Performance: Shape reconstruction was significantly more challenging. Only 15 out of 71 experiments met the strict metamer criterion.
Findings:
- LPIPS and VGG performed best for shape, often producing reconstructions visually similar to the target.
- ResNet and CLIP frequently failed to reach the metamer threshold. While their similarity scores were high, the visual reconstructions often appeared as "amorphous blobs" or spiky shapes that humans would not recognize as the target object (e.g., a dragon).
- RSA Insight: High RSA scores in ResNet experiments (even when visual similarity was low) suggest that ResNet's "dragon" class has a very wide equivalence class; it considers many geometrically distinct shapes to be functionally equivalent.
- ResNet-SIN: Despite being trained to be shape-biased, it still struggled to reconstruct fine geometric details perfectly, though it achieved high similarity scores.

Comparison of Material vs. Shape

The paper concludes that material reconstruction outperforms shape reconstruction because:

Dimensionality: Material space is lower-dimensional and more structured than high-dimensional shape space.
Gradient Quality: Material edits produce dense, coherent gradients; shape edits produce sparse, discontinuous gradients (due to silhouettes).
Model Bias: Vision networks may inherently encode texture/shading statistics more explicitly than geometric structure.

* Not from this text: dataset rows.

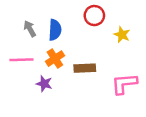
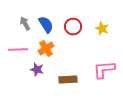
red circle: (94, 16) -> (73, 27), moved
blue semicircle: (55, 30) -> (46, 25), turned -36
brown rectangle: (85, 68) -> (68, 80), moved

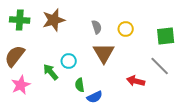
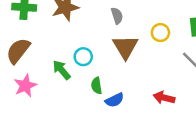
yellow circle: (126, 29) -> (160, 33), moved
red arrow: (136, 81) -> (164, 98), moved

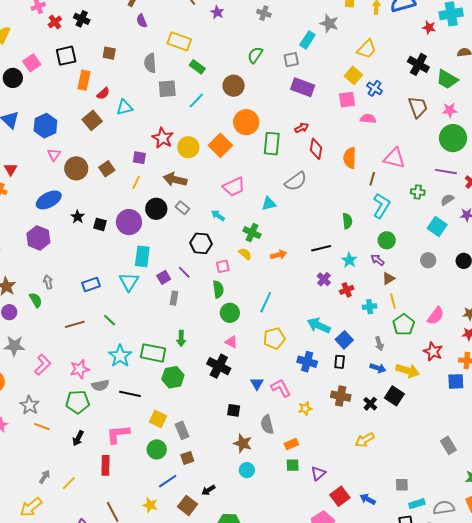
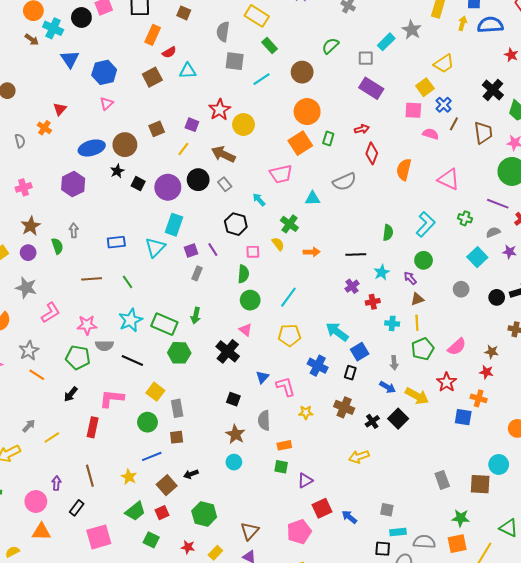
green rectangle: (272, 144) -> (328, 139), size x0.6
orange square: (220, 145) -> (300, 143), moved
brown circle: (76, 168) -> (125, 145), moved
brown line: (372, 179) -> (454, 124), moved

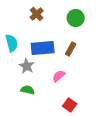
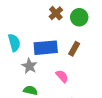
brown cross: (37, 14) -> (56, 13), moved
pink semicircle: (59, 76) -> (62, 76), turned 88

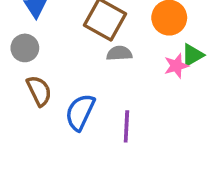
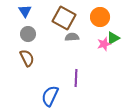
gray circle: (25, 48) -> (28, 34), moved
blue semicircle: (80, 112) -> (50, 96), moved

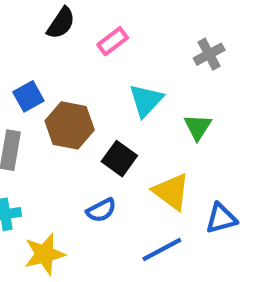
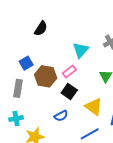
pink rectangle: (113, 41) -> (69, 72), moved
cyan triangle: (146, 100) -> (81, 50), moved

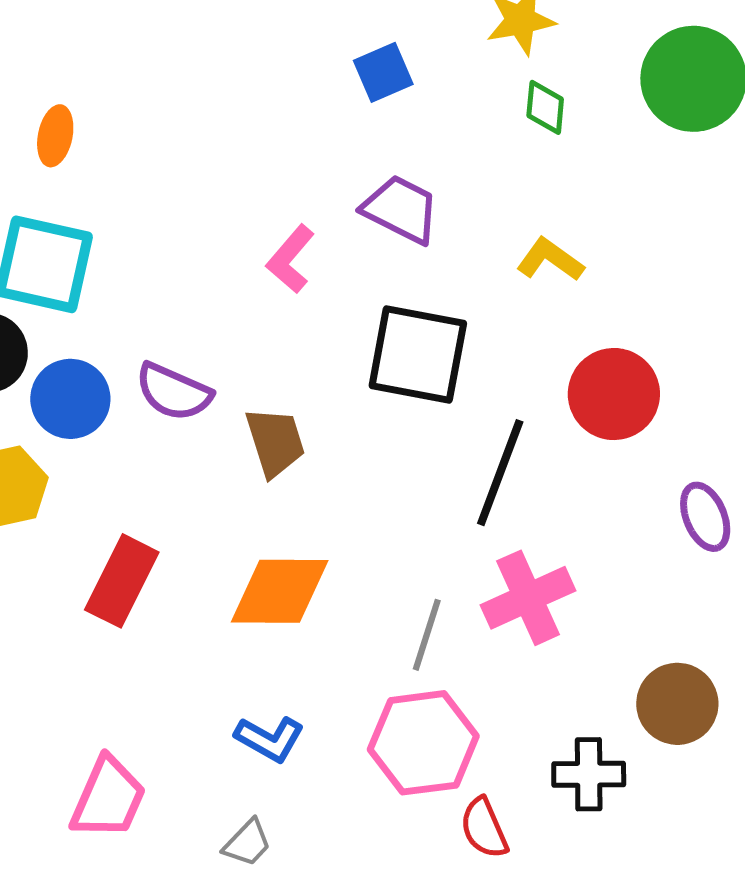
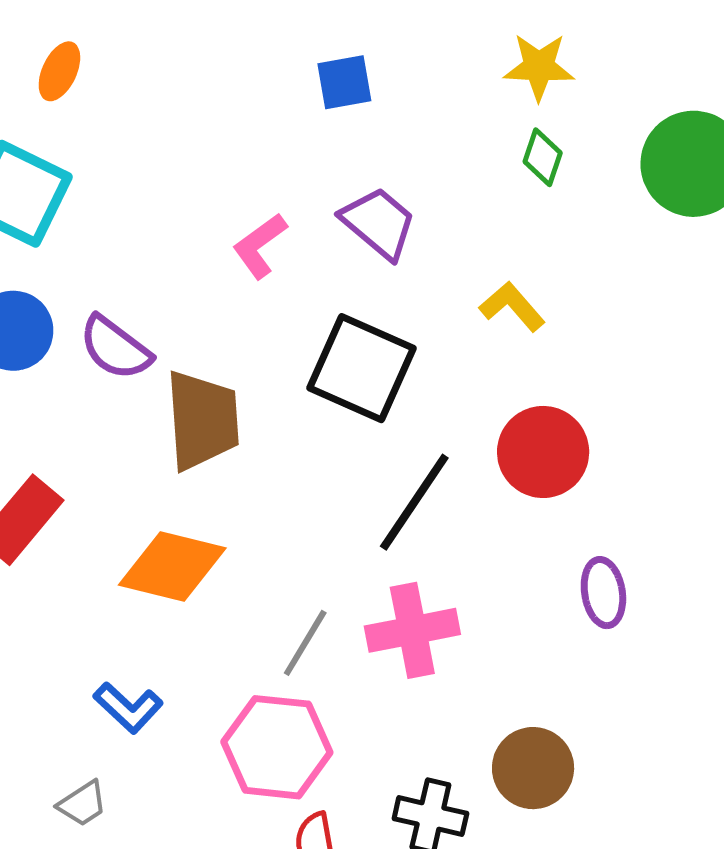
blue square: (383, 72) -> (344, 82), moved
brown trapezoid: (275, 442) -> (202, 420), size x1.4

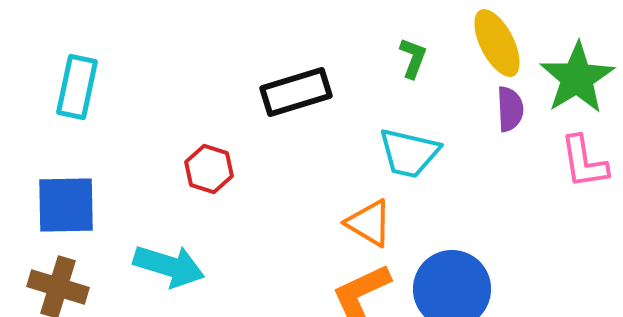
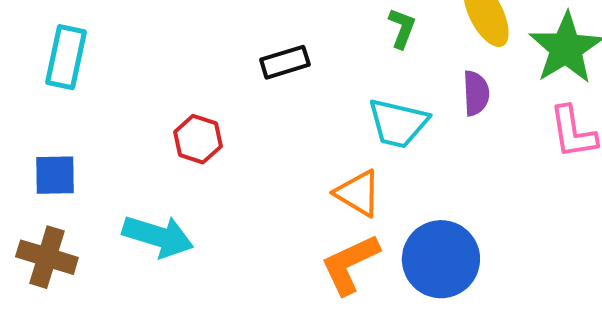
black rectangle: (296, 92) -> (285, 62), size x0.7
purple semicircle: (510, 109) -> (476, 93), moved
blue square: (66, 205) -> (55, 175), size x0.7

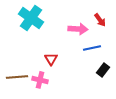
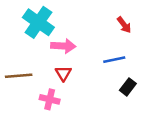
pink arrow: (78, 29) -> (63, 46), moved
brown line: (17, 77) -> (19, 76), moved

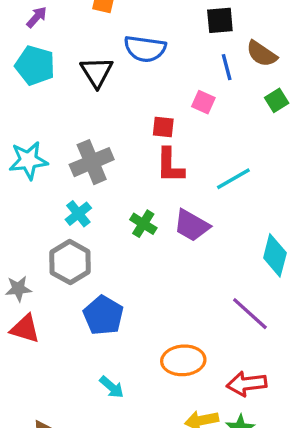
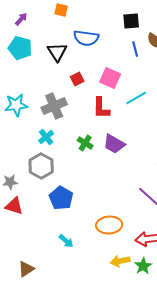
pink square: (203, 102) -> (110, 78), moved, size x1.5
red square: (163, 127) -> (77, 79), moved, turned -32
cyan line: (233, 179) -> (136, 98), moved

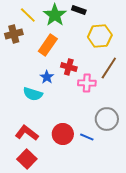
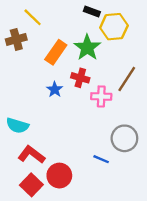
green star: (55, 15) -> (87, 48), moved
yellow hexagon: (100, 36) -> (114, 27), moved
cyan semicircle: (33, 94) -> (17, 126), moved
red circle: (63, 134) -> (59, 176), moved

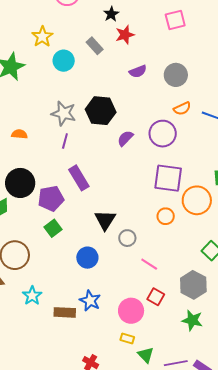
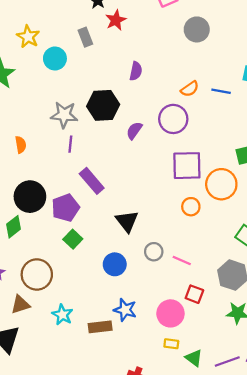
gray rectangle: (95, 46) -> (85, 37), turned 30
purple semicircle: (138, 71) -> (136, 71), moved, turned -48
gray circle: (176, 75) -> (197, 29), moved
orange semicircle: (19, 134) -> (21, 145), turned 84
gray circle: (127, 238) -> (154, 252), moved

5. Significance and Implications

Decomposing Representations: MRD provides a rigorous tool to separate physical causes in model activations. It allows researchers to ask: "Does this model care about shape or texture?" by forcing the optimization to hold one constant while varying the other.
Understanding Equivalence Classes: The method reveals the "size" of a model's equivalence classes. For example, if a model accepts a spiky blob as a "dragon," it has a loose shape representation. If it requires a specific dragon mesh, it has a tight representation.
Human vs. Machine Vision: The results suggest that current deep learning models do not yet possess a human-like, shape-based semantic representation. Humans would likely generate a family of distinct "dragon" shapes; current models often converge to a single, often distorted, geometric solution or fail to converge on shape entirely.
Future Directions: The authors suggest MRD can be used to fine-tune models on specific scene properties, improve 3D reconstruction tasks, and serve as a diagnostic tool for the robustness of vision models against physical perturbations.

In summary, MRD bridges computer graphics and computer vision, using the physics of light to reverse-engineer what deep learning models "see" in 3D space, revealing that while models are excellent at recognizing material cues, their understanding of 3D geometry remains coarse and often physically implausible.